▶ **Stored data**:

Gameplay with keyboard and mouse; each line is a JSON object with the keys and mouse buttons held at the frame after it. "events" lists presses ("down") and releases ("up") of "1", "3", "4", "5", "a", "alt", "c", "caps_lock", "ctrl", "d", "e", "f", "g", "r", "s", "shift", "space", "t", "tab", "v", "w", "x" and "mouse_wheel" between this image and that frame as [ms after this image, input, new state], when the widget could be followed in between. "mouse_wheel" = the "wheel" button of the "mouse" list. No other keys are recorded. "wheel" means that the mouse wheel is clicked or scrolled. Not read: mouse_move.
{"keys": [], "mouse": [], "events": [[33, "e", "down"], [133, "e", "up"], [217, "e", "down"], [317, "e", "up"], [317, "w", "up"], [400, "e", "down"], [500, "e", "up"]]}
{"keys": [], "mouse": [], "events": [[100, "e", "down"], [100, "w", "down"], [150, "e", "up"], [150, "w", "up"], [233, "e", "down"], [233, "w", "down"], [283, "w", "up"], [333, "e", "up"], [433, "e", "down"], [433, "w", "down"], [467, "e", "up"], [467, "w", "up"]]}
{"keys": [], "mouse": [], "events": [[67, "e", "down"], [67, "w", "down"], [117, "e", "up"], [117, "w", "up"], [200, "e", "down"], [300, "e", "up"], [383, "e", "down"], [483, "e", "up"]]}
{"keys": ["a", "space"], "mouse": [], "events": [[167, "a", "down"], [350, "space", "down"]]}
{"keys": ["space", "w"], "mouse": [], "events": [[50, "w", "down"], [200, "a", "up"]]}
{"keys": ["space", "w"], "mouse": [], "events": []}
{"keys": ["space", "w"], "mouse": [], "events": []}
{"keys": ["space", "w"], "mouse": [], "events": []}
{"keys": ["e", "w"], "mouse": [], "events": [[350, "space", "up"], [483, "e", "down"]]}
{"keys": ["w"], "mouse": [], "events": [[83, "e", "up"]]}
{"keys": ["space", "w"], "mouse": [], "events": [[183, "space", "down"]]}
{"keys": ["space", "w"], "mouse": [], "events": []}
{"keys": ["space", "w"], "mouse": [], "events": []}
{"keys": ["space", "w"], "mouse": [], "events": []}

▶ **Exercise objective**:
Look at the entries above. Then set all of them down again exactly.

▶ **Task output**:
Gameplay with keyboard and mouse; each line is a JSON object with the keys and mouse buttons held at the frame after it. "events" lists presses ("down") and releases ("up") of "1", "3", "4", "5", "a", "alt", "c", "caps_lock", "ctrl", "d", "e", "f", "g", "r", "s", "shift", "space", "t", "tab", "v", "w", "x" and "mouse_wheel" between this image and that frame as [ms after this image, input, new state], when the widget could be followed in between. "mouse_wheel" = the "wheel" button of the "mouse" list. No other keys are recorded. "wheel" means that the mouse wheel is clicked or scrolled. Not read: mouse_move.
{"keys": [], "mouse": [], "events": [[33, "e", "down"], [133, "e", "up"], [217, "e", "down"], [317, "e", "up"], [317, "w", "up"], [400, "e", "down"], [500, "e", "up"]]}
{"keys": [], "mouse": [], "events": [[100, "e", "down"], [100, "w", "down"], [150, "e", "up"], [150, "w", "up"], [233, "e", "down"], [233, "w", "down"], [283, "w", "up"], [333, "e", "up"], [433, "e", "down"], [433, "w", "down"], [467, "e", "up"], [467, "w", "up"]]}
{"keys": [], "mouse": [], "events": [[67, "e", "down"], [67, "w", "down"], [117, "e", "up"], [117, "w", "up"], [200, "e", "down"], [300, "e", "up"], [383, "e", "down"], [483, "e", "up"]]}
{"keys": ["a", "space"], "mouse": [], "events": [[167, "a", "down"], [350, "space", "down"]]}
{"keys": ["space", "w"], "mouse": [], "events": [[50, "w", "down"], [200, "a", "up"]]}
{"keys": ["space", "w"], "mouse": [], "events": []}
{"keys": ["space", "w"], "mouse": [], "events": []}
{"keys": ["space", "w"], "mouse": [], "events": []}
{"keys": ["e", "w"], "mouse": [], "events": [[350, "space", "up"], [483, "e", "down"]]}
{"keys": ["w"], "mouse": [], "events": [[83, "e", "up"]]}
{"keys": ["space", "w"], "mouse": [], "events": [[183, "space", "down"]]}
{"keys": ["space", "w"], "mouse": [], "events": []}
{"keys": ["space", "w"], "mouse": [], "events": []}
{"keys": ["space", "w"], "mouse": [], "events": []}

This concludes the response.